Prompt:
Your answer must be an exact copy of the lines below, from the first through the one with "tiek modifikuotą versijas).", with no pictures.

(Stored data entries)
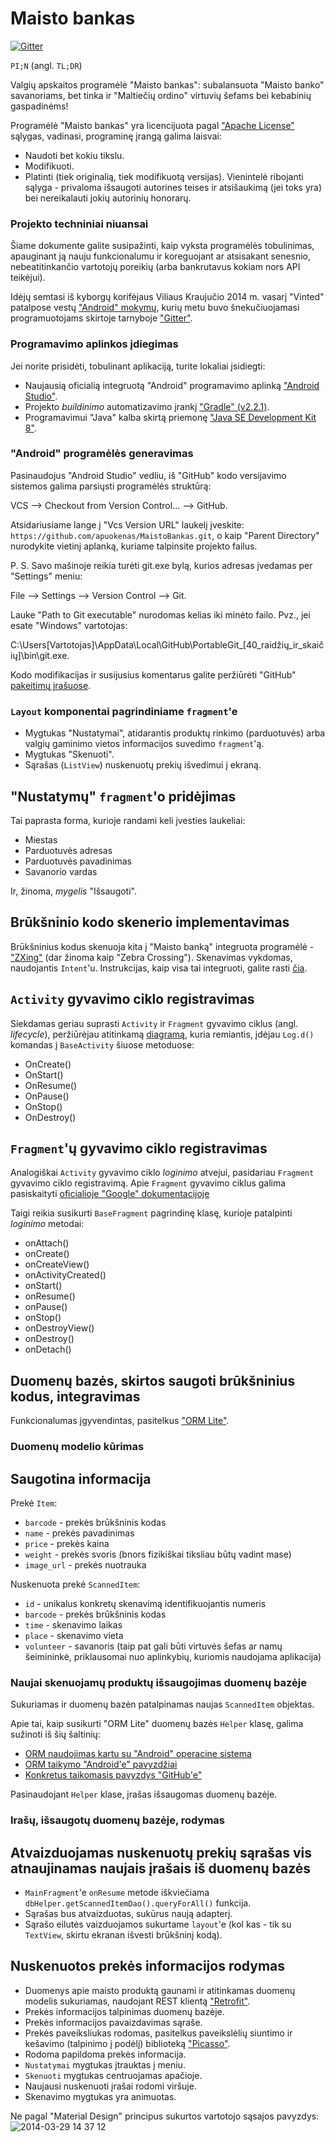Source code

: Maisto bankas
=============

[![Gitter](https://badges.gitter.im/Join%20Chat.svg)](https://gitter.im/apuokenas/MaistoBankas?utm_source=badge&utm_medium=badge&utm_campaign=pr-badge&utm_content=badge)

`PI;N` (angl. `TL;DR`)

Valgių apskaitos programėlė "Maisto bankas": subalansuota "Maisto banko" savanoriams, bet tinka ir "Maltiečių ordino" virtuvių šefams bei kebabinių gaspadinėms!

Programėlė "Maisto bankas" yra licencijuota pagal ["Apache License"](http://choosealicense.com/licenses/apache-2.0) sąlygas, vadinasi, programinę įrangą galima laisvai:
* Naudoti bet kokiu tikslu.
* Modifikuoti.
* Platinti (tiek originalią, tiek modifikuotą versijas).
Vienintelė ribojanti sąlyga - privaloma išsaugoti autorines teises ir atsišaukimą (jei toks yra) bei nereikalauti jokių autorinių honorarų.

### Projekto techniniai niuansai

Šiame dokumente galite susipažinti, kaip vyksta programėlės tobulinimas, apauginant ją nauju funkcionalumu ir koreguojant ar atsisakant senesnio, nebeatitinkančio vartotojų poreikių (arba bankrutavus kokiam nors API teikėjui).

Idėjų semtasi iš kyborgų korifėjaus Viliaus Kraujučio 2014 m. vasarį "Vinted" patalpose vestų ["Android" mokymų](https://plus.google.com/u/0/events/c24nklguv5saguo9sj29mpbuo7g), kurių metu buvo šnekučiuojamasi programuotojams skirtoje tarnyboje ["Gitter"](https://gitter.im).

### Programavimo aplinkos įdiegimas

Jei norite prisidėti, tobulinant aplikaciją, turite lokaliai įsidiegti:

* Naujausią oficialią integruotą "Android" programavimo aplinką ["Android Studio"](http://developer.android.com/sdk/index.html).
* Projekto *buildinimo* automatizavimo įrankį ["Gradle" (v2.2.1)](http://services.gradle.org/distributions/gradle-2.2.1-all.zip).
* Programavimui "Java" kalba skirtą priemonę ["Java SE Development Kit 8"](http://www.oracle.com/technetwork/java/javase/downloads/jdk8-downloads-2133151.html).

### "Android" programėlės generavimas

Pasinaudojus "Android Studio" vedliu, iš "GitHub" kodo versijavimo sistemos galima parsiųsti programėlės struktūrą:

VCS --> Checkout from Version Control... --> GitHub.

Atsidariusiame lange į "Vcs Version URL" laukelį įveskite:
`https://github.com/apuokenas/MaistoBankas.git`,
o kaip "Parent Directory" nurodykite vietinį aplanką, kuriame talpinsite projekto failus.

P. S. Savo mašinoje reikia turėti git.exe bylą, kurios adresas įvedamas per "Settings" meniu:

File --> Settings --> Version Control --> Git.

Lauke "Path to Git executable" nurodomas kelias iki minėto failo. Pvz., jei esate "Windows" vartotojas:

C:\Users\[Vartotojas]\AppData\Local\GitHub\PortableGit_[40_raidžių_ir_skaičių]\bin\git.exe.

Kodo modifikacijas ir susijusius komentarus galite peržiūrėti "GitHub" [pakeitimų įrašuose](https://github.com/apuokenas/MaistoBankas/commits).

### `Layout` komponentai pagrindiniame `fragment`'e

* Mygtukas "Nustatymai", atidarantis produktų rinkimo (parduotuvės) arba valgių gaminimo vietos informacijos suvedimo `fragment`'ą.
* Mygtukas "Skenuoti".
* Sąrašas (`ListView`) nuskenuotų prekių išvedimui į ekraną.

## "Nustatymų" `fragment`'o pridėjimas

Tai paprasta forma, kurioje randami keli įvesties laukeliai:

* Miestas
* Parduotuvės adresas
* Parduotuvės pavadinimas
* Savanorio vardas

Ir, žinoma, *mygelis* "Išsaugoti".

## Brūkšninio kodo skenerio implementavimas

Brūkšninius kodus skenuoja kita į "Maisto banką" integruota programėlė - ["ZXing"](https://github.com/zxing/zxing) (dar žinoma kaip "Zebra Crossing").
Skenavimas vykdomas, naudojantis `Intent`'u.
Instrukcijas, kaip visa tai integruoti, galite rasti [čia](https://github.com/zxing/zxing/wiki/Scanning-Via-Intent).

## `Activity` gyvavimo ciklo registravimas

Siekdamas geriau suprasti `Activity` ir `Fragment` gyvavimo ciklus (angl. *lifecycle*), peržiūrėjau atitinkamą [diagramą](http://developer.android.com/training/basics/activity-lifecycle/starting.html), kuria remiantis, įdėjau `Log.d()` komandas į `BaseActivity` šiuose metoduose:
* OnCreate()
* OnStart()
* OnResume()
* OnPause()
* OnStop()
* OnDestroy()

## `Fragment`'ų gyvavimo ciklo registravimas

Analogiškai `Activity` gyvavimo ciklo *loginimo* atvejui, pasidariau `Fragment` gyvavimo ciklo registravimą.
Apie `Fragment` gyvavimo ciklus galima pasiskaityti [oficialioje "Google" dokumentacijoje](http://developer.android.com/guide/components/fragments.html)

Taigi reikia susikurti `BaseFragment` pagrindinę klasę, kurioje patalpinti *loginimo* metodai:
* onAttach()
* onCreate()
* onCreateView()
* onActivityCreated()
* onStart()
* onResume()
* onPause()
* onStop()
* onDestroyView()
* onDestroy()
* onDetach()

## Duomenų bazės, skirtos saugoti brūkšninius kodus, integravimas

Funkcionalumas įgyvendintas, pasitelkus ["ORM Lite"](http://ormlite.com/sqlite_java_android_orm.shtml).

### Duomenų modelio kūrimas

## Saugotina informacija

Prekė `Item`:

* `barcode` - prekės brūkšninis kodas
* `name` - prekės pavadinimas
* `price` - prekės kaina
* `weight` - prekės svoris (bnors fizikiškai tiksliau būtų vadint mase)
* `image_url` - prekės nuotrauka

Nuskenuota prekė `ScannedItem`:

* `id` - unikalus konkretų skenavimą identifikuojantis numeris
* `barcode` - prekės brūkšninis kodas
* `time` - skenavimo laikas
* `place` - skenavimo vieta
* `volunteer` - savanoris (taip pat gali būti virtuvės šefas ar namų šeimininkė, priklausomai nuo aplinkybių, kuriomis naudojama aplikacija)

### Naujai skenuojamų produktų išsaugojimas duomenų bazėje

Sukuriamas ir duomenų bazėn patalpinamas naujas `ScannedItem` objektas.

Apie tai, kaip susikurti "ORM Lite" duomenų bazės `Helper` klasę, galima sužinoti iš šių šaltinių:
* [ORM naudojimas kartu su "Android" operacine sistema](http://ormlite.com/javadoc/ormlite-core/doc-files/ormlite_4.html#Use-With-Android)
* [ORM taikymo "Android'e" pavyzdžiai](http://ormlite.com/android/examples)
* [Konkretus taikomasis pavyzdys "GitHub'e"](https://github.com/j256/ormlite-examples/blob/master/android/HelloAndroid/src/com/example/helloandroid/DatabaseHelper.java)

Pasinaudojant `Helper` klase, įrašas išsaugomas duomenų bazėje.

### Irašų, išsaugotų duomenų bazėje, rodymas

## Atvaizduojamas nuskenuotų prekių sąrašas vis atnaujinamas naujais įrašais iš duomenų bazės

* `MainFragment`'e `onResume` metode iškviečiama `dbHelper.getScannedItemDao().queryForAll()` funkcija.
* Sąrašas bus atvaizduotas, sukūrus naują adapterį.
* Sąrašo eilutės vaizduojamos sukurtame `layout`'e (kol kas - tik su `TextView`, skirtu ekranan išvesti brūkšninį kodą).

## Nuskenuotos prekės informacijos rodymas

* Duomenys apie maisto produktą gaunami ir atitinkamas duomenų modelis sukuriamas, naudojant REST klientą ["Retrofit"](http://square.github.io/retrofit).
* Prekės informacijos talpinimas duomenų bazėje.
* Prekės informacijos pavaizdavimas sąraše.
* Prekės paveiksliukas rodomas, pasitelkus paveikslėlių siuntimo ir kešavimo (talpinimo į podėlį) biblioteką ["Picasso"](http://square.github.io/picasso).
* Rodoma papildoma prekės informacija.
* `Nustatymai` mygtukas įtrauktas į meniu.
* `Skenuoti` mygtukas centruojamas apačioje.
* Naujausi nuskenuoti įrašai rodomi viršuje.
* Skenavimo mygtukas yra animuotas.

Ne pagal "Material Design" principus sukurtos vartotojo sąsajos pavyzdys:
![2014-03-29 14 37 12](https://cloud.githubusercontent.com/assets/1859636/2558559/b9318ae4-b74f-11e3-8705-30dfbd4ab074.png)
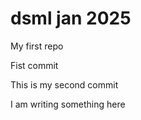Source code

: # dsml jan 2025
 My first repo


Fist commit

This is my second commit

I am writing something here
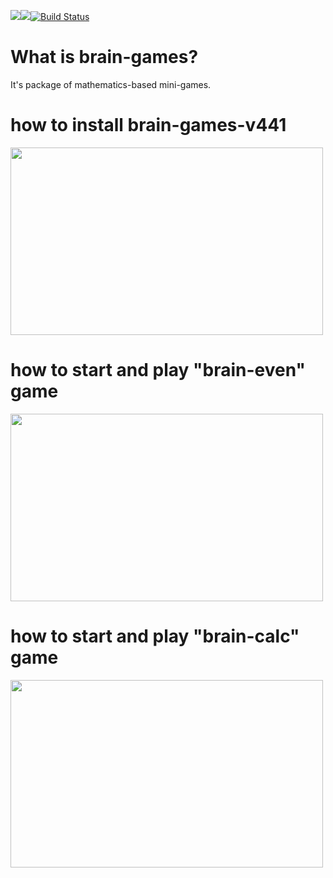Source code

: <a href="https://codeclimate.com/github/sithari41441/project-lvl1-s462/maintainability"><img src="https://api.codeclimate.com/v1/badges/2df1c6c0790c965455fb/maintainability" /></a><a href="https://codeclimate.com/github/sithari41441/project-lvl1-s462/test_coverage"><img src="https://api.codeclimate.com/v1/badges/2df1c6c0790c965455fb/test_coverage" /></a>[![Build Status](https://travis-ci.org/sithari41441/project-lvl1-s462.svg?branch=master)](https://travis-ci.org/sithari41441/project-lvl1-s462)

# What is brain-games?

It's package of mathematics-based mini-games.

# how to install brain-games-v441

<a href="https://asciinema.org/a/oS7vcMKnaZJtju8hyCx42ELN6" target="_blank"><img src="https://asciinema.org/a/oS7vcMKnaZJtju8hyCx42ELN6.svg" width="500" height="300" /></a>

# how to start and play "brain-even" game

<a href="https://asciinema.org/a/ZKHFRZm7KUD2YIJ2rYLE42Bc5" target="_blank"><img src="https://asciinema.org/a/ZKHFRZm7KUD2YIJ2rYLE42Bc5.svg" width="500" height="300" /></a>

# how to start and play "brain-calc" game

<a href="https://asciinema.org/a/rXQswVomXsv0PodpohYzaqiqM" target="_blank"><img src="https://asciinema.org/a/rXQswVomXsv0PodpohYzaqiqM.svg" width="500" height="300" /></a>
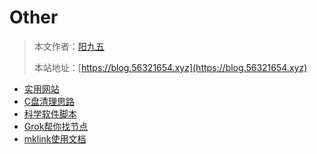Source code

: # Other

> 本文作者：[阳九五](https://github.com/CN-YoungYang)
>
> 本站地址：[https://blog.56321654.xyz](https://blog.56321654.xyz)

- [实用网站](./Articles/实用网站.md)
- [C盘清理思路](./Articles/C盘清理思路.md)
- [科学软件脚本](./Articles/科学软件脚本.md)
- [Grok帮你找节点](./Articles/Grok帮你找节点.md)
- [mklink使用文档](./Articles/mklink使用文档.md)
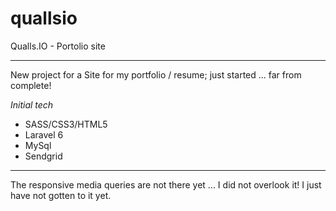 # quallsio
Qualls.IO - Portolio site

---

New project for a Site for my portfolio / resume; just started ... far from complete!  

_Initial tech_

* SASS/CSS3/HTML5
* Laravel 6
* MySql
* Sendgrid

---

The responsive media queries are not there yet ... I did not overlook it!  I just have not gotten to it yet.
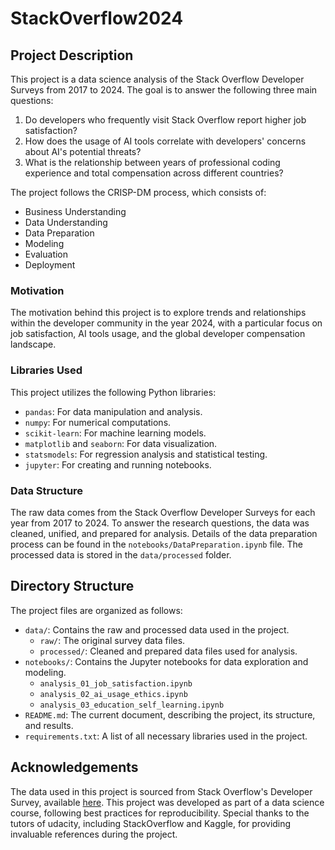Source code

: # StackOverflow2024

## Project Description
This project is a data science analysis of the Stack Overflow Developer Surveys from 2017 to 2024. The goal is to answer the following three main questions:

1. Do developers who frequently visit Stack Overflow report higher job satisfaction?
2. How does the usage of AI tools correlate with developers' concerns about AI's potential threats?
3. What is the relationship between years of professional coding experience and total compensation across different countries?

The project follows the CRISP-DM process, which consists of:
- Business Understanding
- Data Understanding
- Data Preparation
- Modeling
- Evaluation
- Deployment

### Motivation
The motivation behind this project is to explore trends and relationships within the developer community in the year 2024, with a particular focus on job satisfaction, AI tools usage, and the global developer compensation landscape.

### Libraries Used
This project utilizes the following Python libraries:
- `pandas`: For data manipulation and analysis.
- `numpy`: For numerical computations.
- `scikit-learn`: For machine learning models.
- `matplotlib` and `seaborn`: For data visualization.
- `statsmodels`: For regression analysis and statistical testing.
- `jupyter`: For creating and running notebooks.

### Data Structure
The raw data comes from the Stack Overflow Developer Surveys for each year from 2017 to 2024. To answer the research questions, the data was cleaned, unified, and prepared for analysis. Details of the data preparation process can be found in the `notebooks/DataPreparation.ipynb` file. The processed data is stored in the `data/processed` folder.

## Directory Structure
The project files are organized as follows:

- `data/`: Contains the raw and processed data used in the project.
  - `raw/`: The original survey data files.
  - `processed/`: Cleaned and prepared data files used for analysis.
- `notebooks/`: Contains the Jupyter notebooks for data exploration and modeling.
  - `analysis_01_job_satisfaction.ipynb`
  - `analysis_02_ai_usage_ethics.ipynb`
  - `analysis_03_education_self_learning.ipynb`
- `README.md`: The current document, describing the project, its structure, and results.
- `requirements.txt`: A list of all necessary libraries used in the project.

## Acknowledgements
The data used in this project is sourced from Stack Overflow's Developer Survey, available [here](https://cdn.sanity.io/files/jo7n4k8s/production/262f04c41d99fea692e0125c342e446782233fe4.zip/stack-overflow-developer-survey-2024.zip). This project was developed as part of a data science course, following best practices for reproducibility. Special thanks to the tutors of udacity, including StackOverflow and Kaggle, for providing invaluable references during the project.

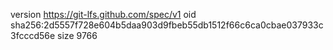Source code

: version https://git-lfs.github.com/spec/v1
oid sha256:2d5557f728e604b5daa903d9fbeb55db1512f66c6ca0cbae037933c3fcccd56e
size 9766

Response to the exercise:
Source code

: Maisto bankas
=============

[![Gitter](https://badges.gitter.im/Join%20Chat.svg)](https://gitter.im/apuokenas/MaistoBankas?utm_source=badge&utm_medium=badge&utm_campaign=pr-badge&utm_content=badge)

`PI;N` (angl. `TL;DR`)

Valgių apskaitos programėlė "Maisto bankas": subalansuota "Maisto banko" savanoriams, bet tinka ir "Maltiečių ordino" virtuvių šefams bei kebabinių gaspadinėms!

Programėlė "Maisto bankas" yra licencijuota pagal ["Apache License"](http://choosealicense.com/licenses/apache-2.0) sąlygas, vadinasi, programinę įrangą galima laisvai:
* Naudoti bet kokiu tikslu.
* Modifikuoti.
* Platinti (tiek originalią, tiek modifikuotą versijas).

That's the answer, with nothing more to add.